Joshua Bell and Larisa Martínez Bring Real Romance to the Stage

Performances and Artists

Joshua Bell & Larisa Martinez, Photo by Shervin Lainez

Joshua Bell & Larisa Martínez, Credit Shervin Lainez

Violin virtuoso Joshua Bell has been bringing his impressive talents to the stage for almost four decades, performing with virtually every major orchestra in the world and playing for three different U.S. presidents.

When Bell visits The Smith Center for the Performing Arts on March 28, local fans will see him as they never have before: with opera singer Larisa Martínez by his side.
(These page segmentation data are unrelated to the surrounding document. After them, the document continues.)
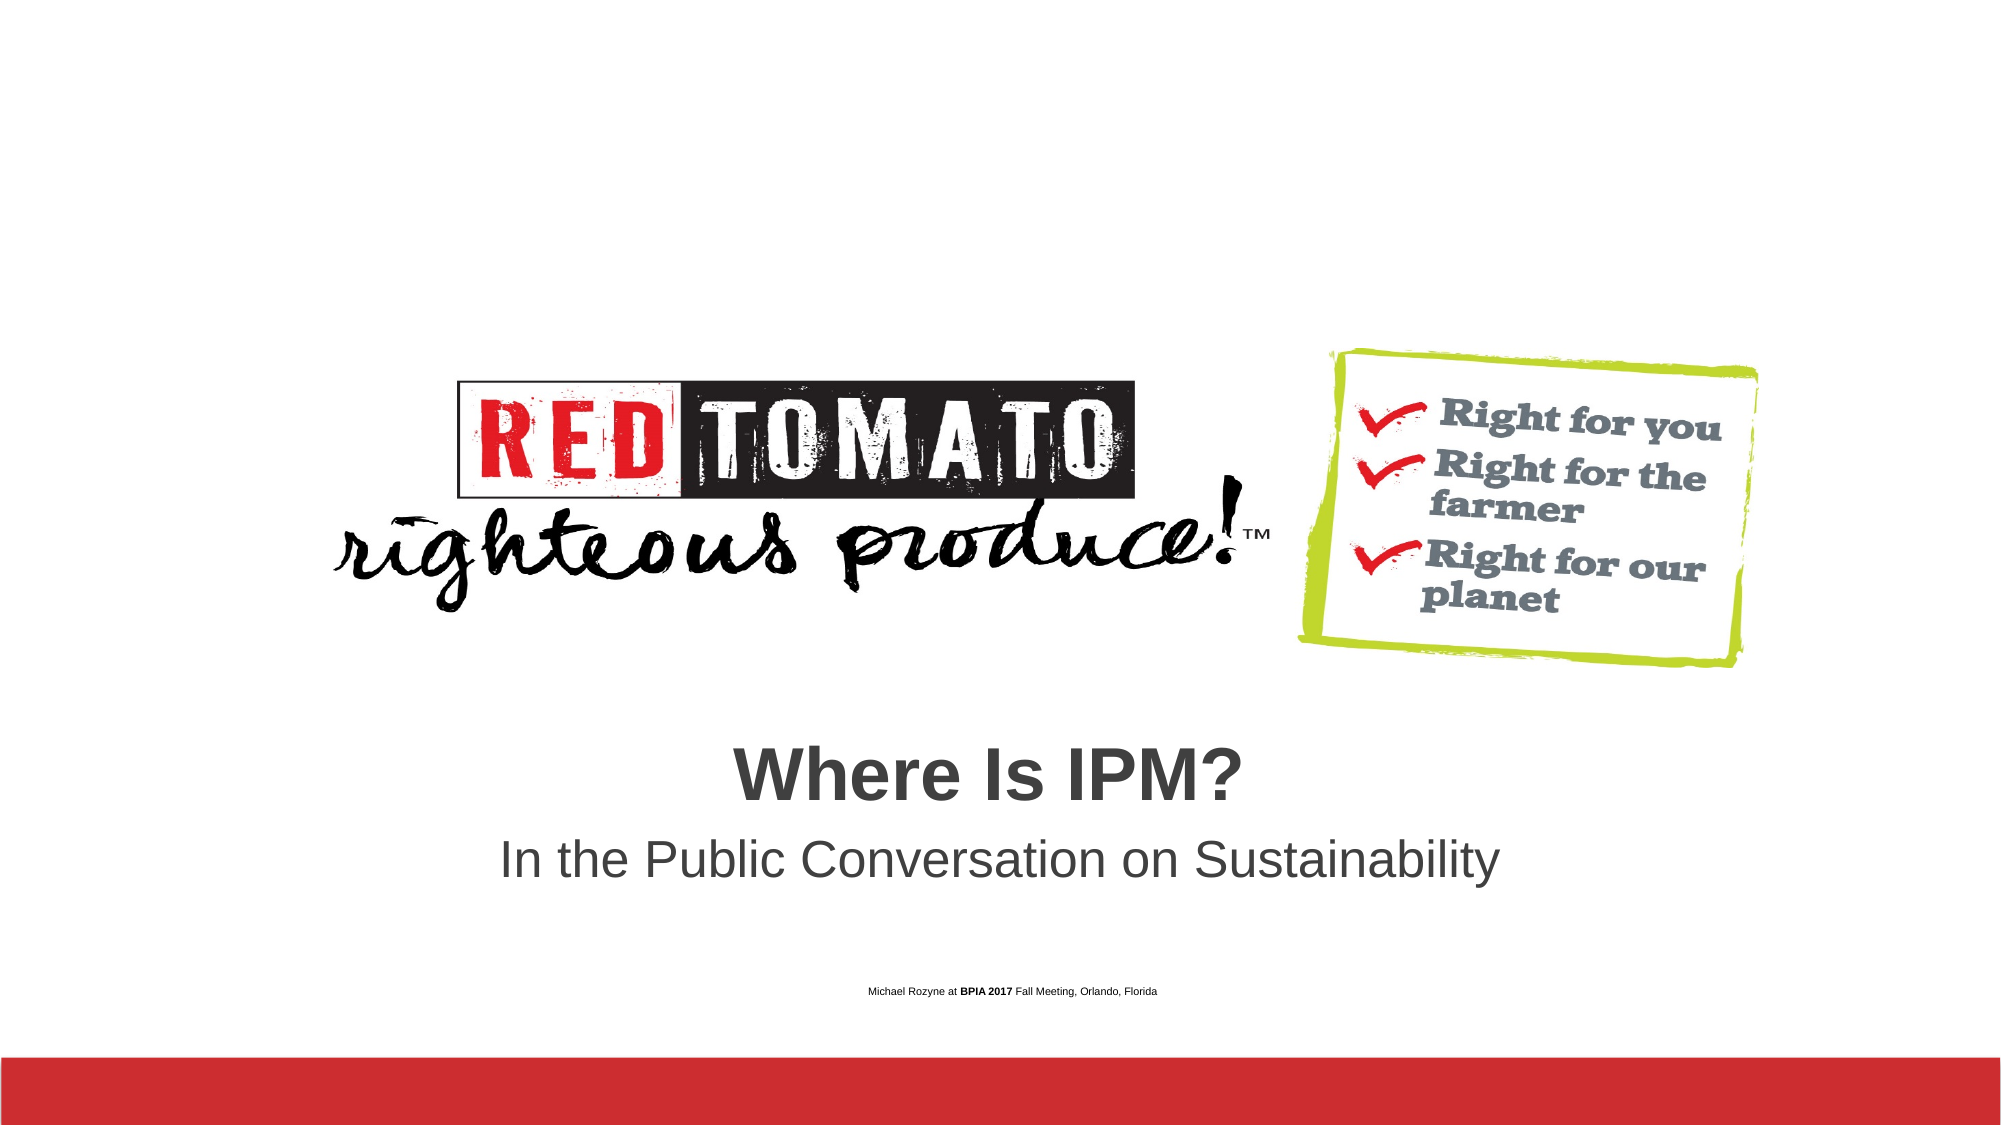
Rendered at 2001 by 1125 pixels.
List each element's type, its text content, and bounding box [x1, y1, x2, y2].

picture [333, 348, 1759, 668]
subtitle Where Is IPM? In the Public Conversation on Sustainability [474, 717, 1525, 943]
title Michael Rozyne at BPIA 2017 Fall Meeting, Orlando, Florida [375, 956, 1651, 1019]
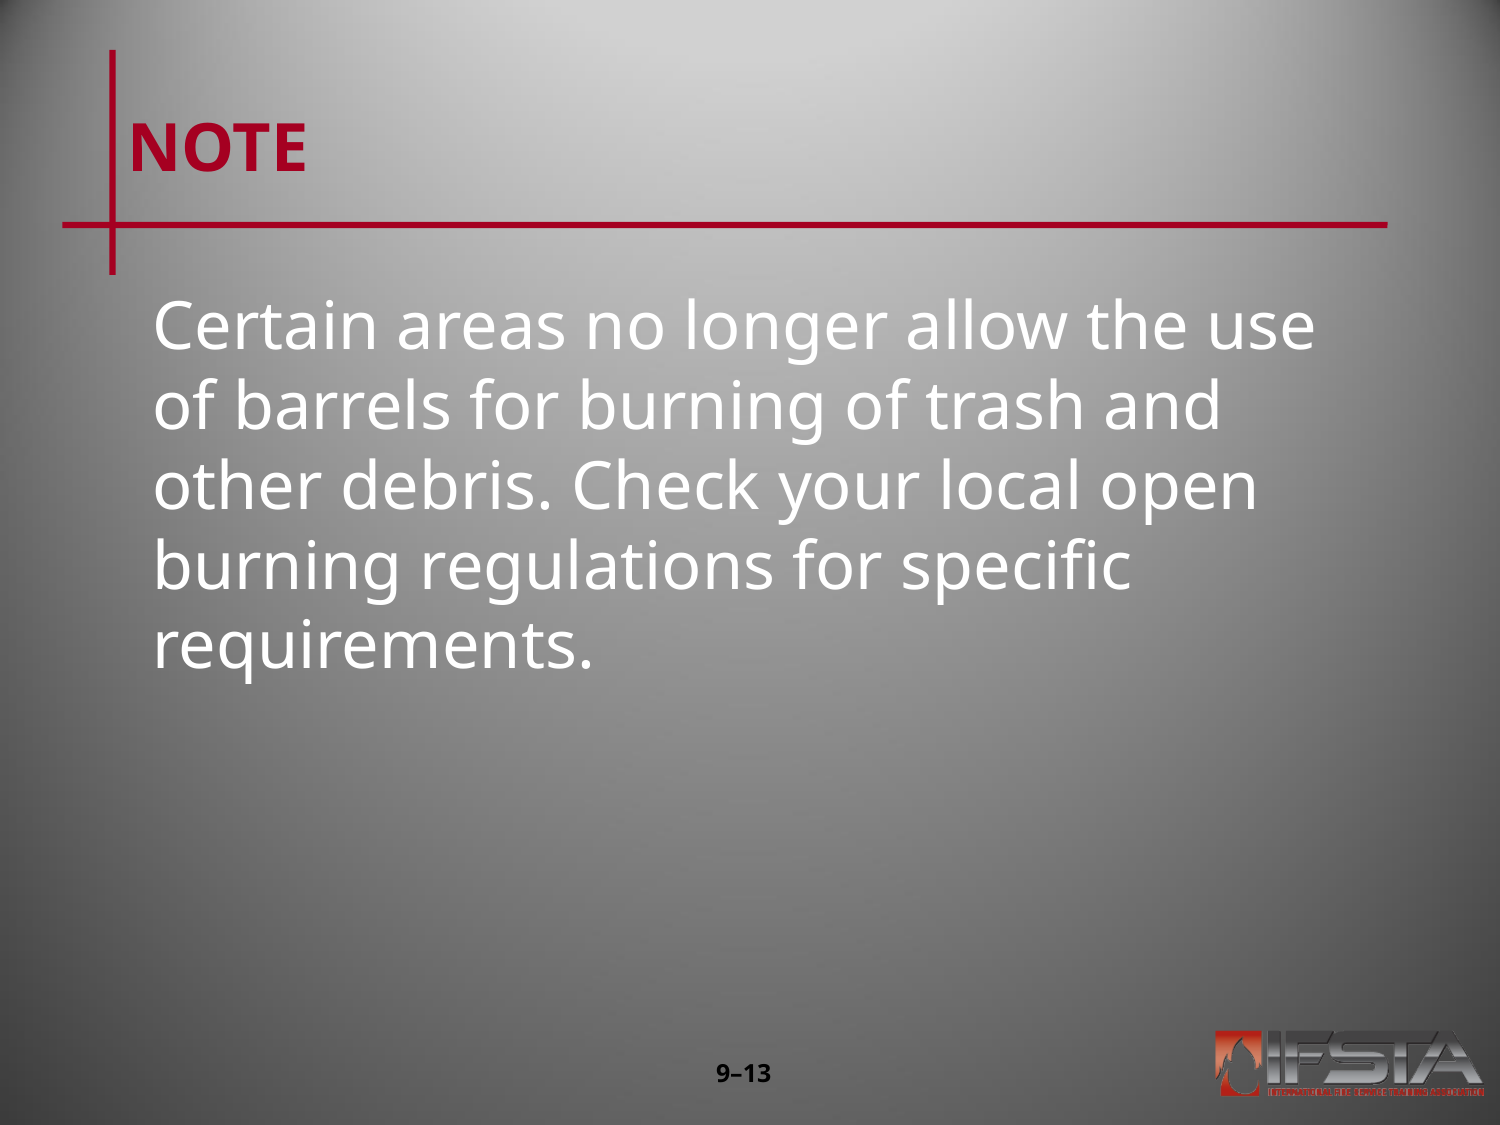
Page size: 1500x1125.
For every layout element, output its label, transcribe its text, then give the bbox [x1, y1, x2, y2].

slide_number 9–12 [587, 1050, 900, 1125]
list Certain areas no longer allow the use of barrels for burning of trash and other debris. Check your local open burning regulations for specific requirements. [137, 275, 1363, 938]
title NOTE [112, 112, 1275, 233]
picture [0, 0, 1500, 1125]
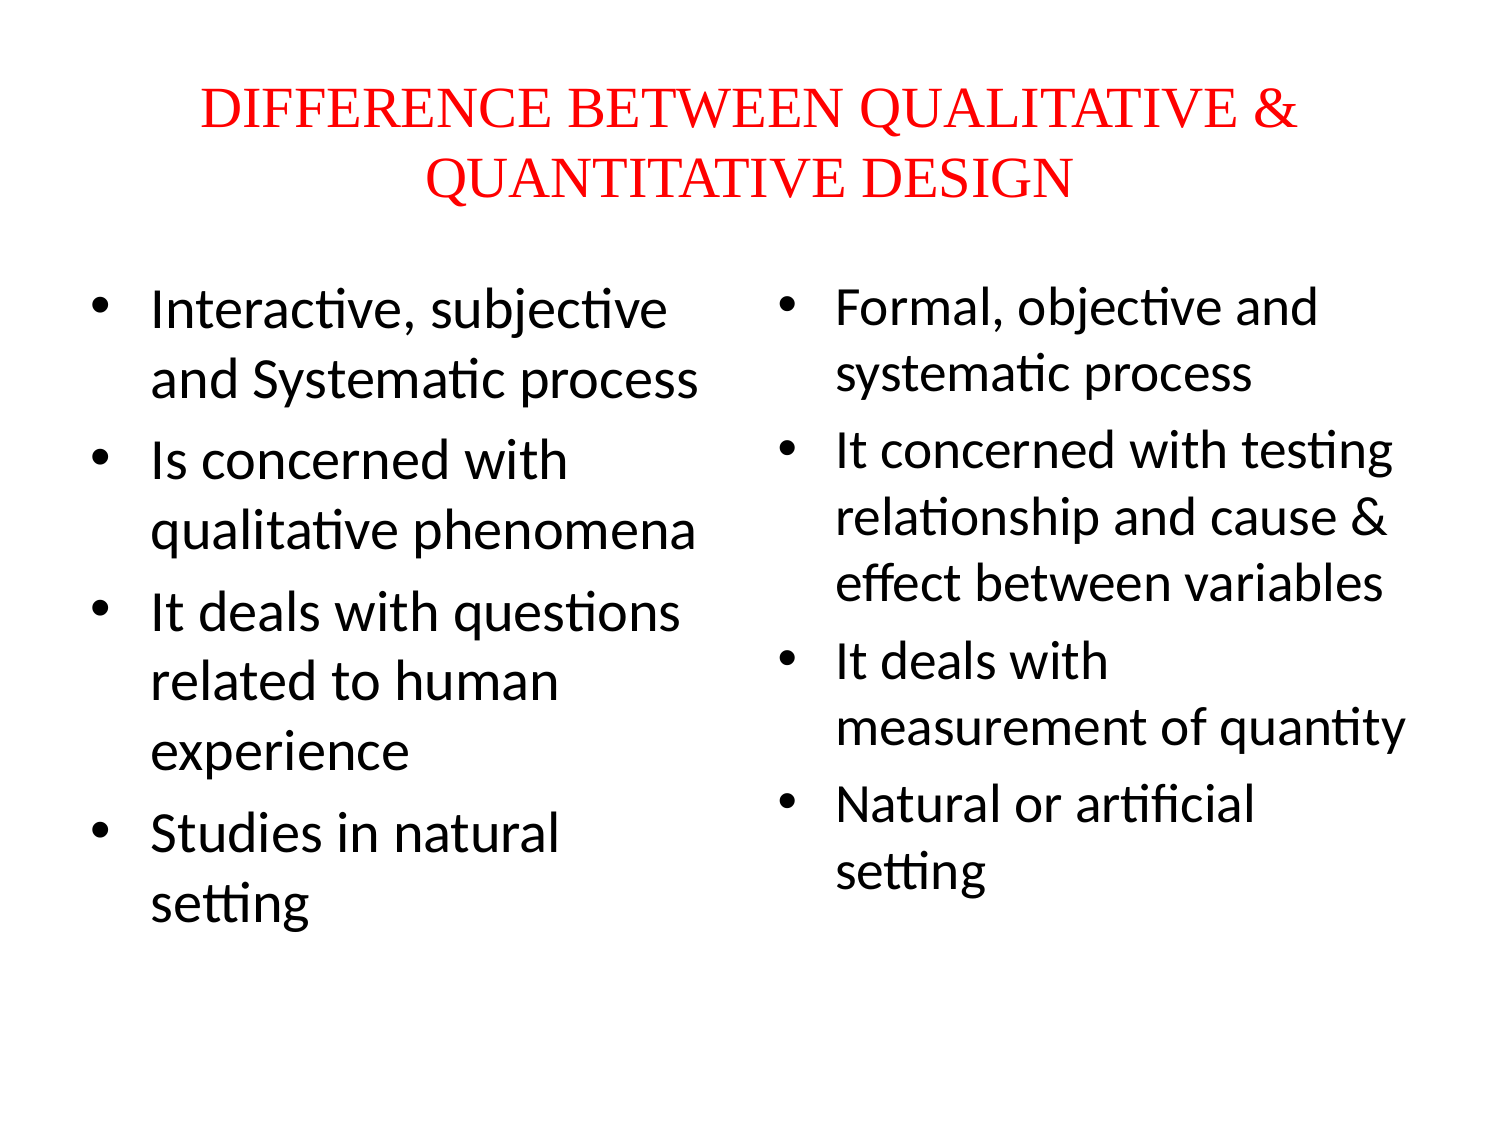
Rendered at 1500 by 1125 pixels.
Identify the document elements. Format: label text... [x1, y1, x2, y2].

list Formal, objective and systematic process It concerned with testing relationship and cause & effect between variables It deals with measurement of quantity Natural or artificial setting [762, 262, 1425, 1005]
title DIFFERENCE BETWEEN QUALITATIVE & QUANTITATIVE DESIGN [75, 45, 1425, 233]
list Interactive, subjective and Systematic process Is concerned with qualitative phenomena It deals with questions related to human experience Studies in natural setting [75, 262, 738, 1005]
The married couple are touring together for the first time with their joint show, Voice and the Violin.

Billed as an evening of beloved romantic arias and modern classics, the concert will feature music by Mendelssohn (“Ah, ritorna, età dell’oro”), Bernstein (“West Side Story Suite”) and Puccini, to name just a few without spoiling too much.

Bell, who performs on the 1713 Huberman Stradivarius violin, is one of the most celebrated artists of his era, having won a Grammy Award for Best Instrumental Soloist Performance (with Orchestra) and been nominated for five additional Grammys. 

He participated in the 2016 President’s Committee on the Arts and Humanities’ first cultural mission to Cuba, joining Cuban and American musicians on the Emmy-nominated PBS Live from Lincoln Center special Joshua Bell: Seasons of Cuba, celebrating renewed cultural diplomacy between Cuba and the United States.

And he continues to maintain engagements as a soloist, recitalist, chamber musician, conductor and as the Music Director of the Academy of St Martin in the Fields.

Martínez has been praised and sought after for her “smoky soprano” (Opera News), gracing many of the world’s top opera and concert stages, including recent performances as a soloist at the Kennedy Center, Carnegie Hall, Madison Square Garden and the Hollywood Bowl.

Of the husband/wife team’s concert together, Cleveland Classical wrote, “Bell and Martínez’s musical sensibilities were evenly matched, the soprano’s delicate voice fitting well with the violinist’s effortless playing. … Though the program retained the feel of an intimate, 19th-century salon, Bell and Martínez didn’t pass up the chance for some big, impressive moments.”

Bell and Martínez will be accompanied by pianist Peter Dugan.